===== ENTRIES SHOWN
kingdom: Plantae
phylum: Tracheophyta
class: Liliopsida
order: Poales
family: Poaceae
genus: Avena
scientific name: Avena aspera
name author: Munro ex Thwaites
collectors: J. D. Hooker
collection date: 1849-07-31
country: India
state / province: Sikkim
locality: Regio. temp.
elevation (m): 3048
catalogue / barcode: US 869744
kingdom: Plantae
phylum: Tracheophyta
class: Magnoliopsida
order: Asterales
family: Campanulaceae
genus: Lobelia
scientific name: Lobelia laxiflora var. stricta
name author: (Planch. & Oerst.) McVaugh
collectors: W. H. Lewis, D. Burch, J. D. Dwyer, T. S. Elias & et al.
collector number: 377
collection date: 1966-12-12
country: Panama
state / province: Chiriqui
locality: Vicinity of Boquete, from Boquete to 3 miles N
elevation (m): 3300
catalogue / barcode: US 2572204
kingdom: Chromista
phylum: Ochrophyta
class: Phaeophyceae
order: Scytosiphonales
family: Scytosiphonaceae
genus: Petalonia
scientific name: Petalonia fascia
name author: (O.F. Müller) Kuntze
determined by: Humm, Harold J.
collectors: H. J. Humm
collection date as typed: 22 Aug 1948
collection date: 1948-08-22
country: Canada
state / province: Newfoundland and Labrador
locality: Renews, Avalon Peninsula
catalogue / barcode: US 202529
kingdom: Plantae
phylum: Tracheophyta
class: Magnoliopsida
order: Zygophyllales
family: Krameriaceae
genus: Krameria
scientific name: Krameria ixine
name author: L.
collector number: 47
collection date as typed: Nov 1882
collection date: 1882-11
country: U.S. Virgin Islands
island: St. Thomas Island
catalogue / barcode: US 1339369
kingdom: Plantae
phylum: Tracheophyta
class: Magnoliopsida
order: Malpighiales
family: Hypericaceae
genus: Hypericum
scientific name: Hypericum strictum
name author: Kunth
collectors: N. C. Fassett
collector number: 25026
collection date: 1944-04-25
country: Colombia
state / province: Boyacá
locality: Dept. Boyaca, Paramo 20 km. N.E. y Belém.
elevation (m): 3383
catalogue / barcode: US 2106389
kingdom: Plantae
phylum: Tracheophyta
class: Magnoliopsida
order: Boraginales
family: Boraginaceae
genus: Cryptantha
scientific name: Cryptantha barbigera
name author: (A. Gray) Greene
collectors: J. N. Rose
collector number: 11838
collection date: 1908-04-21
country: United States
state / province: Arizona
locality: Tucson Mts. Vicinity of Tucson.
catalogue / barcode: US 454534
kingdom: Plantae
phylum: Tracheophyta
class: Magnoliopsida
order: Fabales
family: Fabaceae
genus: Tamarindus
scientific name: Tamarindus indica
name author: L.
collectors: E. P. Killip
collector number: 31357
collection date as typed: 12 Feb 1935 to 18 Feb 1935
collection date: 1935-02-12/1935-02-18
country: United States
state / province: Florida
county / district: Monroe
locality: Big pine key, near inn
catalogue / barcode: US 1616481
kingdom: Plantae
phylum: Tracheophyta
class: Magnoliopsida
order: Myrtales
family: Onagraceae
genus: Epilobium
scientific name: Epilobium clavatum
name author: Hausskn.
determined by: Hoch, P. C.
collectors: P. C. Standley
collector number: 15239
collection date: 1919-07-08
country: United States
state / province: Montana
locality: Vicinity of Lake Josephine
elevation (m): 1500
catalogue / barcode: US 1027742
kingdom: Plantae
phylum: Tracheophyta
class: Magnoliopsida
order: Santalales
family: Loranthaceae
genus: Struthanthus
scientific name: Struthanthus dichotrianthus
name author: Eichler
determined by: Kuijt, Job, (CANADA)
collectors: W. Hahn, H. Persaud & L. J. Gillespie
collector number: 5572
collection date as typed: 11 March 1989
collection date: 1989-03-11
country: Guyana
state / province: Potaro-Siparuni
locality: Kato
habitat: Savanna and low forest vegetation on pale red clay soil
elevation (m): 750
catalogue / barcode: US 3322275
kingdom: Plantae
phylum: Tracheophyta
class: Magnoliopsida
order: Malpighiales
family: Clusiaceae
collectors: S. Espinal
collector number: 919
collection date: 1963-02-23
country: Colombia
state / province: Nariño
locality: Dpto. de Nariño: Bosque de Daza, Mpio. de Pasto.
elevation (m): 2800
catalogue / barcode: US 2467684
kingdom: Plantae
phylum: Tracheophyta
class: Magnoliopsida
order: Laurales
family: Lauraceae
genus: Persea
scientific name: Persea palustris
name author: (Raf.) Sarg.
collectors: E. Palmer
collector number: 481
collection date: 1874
==========
THE PROBLEM
Rewrite the listing above with every occurrence of "state / province" changed to "subdivision", leaving everything else unchanged.

THE REPLY
kingdom: Plantae
phylum: Tracheophyta
class: Liliopsida
order: Poales
family: Poaceae
genus: Avena
scientific name: Avena aspera
name author: Munro ex Thwaites
collectors: J. D. Hooker
collection date: 1849-07-31
country: India
subdivision: Sikkim
locality: Regio. temp.
elevation (m): 3048
catalogue / barcode: US 869744
kingdom: Plantae
phylum: Tracheophyta
class: Magnoliopsida
order: Asterales
family: Campanulaceae
genus: Lobelia
scientific name: Lobelia laxiflora var. stricta
name author: (Planch. & Oerst.) McVaugh
collectors: W. H. Lewis, D. Burch, J. D. Dwyer, T. S. Elias & et al.
collector number: 377
collection date: 1966-12-12
country: Panama
subdivision: Chiriqui
locality: Vicinity of Boquete, from Boquete to 3 miles N
elevation (m): 3300
catalogue / barcode: US 2572204
kingdom: Chromista
phylum: Ochrophyta
class: Phaeophyceae
order: Scytosiphonales
family: Scytosiphonaceae
genus: Petalonia
scientific name: Petalonia fascia
name author: (O.F. Müller) Kuntze
determined by: Humm, Harold J.
collectors: H. J. Humm
collection date as typed: 22 Aug 1948
collection date: 1948-08-22
country: Canada
subdivision: Newfoundland and Labrador
locality: Renews, Avalon Peninsula
catalogue / barcode: US 202529
kingdom: Plantae
phylum: Tracheophyta
class: Magnoliopsida
order: Zygophyllales
family: Krameriaceae
genus: Krameria
scientific name: Krameria ixine
name author: L.
collector number: 47
collection date as typed: Nov 1882
collection date: 1882-11
country: U.S. Virgin Islands
island: St. Thomas Island
catalogue / barcode: US 1339369
kingdom: Plantae
phylum: Tracheophyta
class: Magnoliopsida
order: Malpighiales
family: Hypericaceae
genus: Hypericum
scientific name: Hypericum strictum
name author: Kunth
collectors: N. C. Fassett
collector number: 25026
collection date: 1944-04-25
country: Colombia
subdivision: Boyacá
locality: Dept. Boyaca, Paramo 20 km. N.E. y Belém.
elevation (m): 3383
catalogue / barcode: US 2106389
kingdom: Plantae
phylum: Tracheophyta
class: Magnoliopsida
order: Boraginales
family: Boraginaceae
genus: Cryptantha
scientific name: Cryptantha barbigera
name author: (A. Gray) Greene
collectors: J. N. Rose
collector number: 11838
collection date: 1908-04-21
country: United States
subdivision: Arizona
locality: Tucson Mts. Vicinity of Tucson.
catalogue / barcode: US 454534
kingdom: Plantae
phylum: Tracheophyta
class: Magnoliopsida
order: Fabales
family: Fabaceae
genus: Tamarindus
scientific name: Tamarindus indica
name author: L.
collectors: E. P. Killip
collector number: 31357
collection date as typed: 12 Feb 1935 to 18 Feb 1935
collection date: 1935-02-12/1935-02-18
country: United States
subdivision: Florida
county / district: Monroe
locality: Big pine key, near inn
catalogue / barcode: US 1616481
kingdom: Plantae
phylum: Tracheophyta
class: Magnoliopsida
order: Myrtales
family: Onagraceae
genus: Epilobium
scientific name: Epilobium clavatum
name author: Hausskn.
determined by: Hoch, P. C.
collectors: P. C. Standley
collector number: 15239
collection date: 1919-07-08
country: United States
subdivision: Montana
locality: Vicinity of Lake Josephine
elevation (m): 1500
catalogue / barcode: US 1027742
kingdom: Plantae
phylum: Tracheophyta
class: Magnoliopsida
order: Santalales
family: Loranthaceae
genus: Struthanthus
scientific name: Struthanthus dichotrianthus
name author: Eichler
determined by: Kuijt, Job, (CANADA)
collectors: W. Hahn, H. Persaud & L. J. Gillespie
collector number: 5572
collection date as typed: 11 March 1989
collection date: 1989-03-11
country: Guyana
subdivision: Potaro-Siparuni
locality: Kato
habitat: Savanna and low forest vegetation on pale red clay soil
elevation (m): 750
catalogue / barcode: US 3322275
kingdom: Plantae
phylum: Tracheophyta
class: Magnoliopsida
order: Malpighiales
family: Clusiaceae
collectors: S. Espinal
collector number: 919
collection date: 1963-02-23
country: Colombia
subdivision: Nariño
locality: Dpto. de Nariño: Bosque de Daza, Mpio. de Pasto.
elevation (m): 2800
catalogue / barcode: US 2467684
kingdom: Plantae
phylum: Tracheophyta
class: Magnoliopsida
order: Laurales
family: Lauraceae
genus: Persea
scientific name: Persea palustris
name author: (Raf.) Sarg.
collectors: E. Palmer
collector number: 481
collection date: 1874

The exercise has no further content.